La receta perfecta para el fracaso

Okairy Zuñiga · 25 agosto, 2015

“Mi gran preocupación no es que hayas fracasado, sino que estés contento con la derrota”

-Abraham Lincoln-

El fracaso o el éxito dependen de las veces que lo intentas, más que de las condiciones que te rodean.

Cosas como una mala actitud o una personalidad indiferente hacen más daño que cualquier situación adversa a la que te enfrentes.

Contrario a lo que podrías pensar, fracasar es más saludable de lo que parece. Te permite aprender lecciones que de otra forma no podrías asimilar.

Si quieres fracasar sigue los siguientes pasos:

Enfócate en los pequeños retos antes que en el problema general

Muchos fracasos derivan de este paso. Solemos creer que al ver la situación en conjunto podremos encontrar los pasos correctos para avanzar.

> **Objetivo**: Actualiza, por favor, el texto sobre el fracaso desde "La receta perfecta" hasta "no podrías asimilar.", ambos incluidos, sustituyendo "mala actitud" por "actitud negativa". Las líneas de datos proceden de una fuente distinta del texto sobre el fracaso.

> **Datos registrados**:
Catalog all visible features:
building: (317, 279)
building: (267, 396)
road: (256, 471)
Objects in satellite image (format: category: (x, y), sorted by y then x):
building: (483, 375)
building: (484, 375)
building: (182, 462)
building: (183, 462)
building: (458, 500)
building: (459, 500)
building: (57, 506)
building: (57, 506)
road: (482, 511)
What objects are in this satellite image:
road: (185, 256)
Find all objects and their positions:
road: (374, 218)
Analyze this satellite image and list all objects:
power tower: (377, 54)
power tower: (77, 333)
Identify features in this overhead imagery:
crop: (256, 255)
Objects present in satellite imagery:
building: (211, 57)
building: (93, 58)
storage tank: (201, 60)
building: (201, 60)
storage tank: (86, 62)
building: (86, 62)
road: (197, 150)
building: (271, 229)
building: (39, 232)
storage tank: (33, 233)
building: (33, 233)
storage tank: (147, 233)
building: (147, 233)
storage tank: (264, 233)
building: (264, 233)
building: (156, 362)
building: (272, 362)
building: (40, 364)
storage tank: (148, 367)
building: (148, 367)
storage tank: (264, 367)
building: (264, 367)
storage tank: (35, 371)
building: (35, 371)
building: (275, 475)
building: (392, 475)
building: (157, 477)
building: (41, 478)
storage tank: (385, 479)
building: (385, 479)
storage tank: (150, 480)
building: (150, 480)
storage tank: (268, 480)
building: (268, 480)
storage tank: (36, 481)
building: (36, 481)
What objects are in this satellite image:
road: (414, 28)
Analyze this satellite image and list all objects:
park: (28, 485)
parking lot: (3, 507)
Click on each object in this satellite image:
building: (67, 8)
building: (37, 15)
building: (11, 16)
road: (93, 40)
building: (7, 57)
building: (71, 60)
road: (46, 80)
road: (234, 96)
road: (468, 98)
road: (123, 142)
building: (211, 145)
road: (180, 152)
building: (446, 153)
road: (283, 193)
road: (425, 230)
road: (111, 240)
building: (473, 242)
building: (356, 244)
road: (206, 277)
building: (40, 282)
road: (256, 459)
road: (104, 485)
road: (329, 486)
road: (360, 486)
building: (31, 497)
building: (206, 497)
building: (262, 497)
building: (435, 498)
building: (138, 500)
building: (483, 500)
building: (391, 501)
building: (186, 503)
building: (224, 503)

> **Respuesta**:
La receta perfecta para el fracaso

Okairy Zuñiga · 25 agosto, 2015

“Mi gran preocupación no es que hayas fracasado, sino que estés contento con la derrota”

-Abraham Lincoln-

El fracaso o el éxito dependen de las veces que lo intentas, más que de las condiciones que te rodean.

Cosas como una actitud negativa o una personalidad indiferente hacen más daño que cualquier situación adversa a la que te enfrentes.

Contrario a lo que podrías pensar, fracasar es más saludable de lo que parece. Te permite aprender lecciones que de otra forma no podrías asimilar.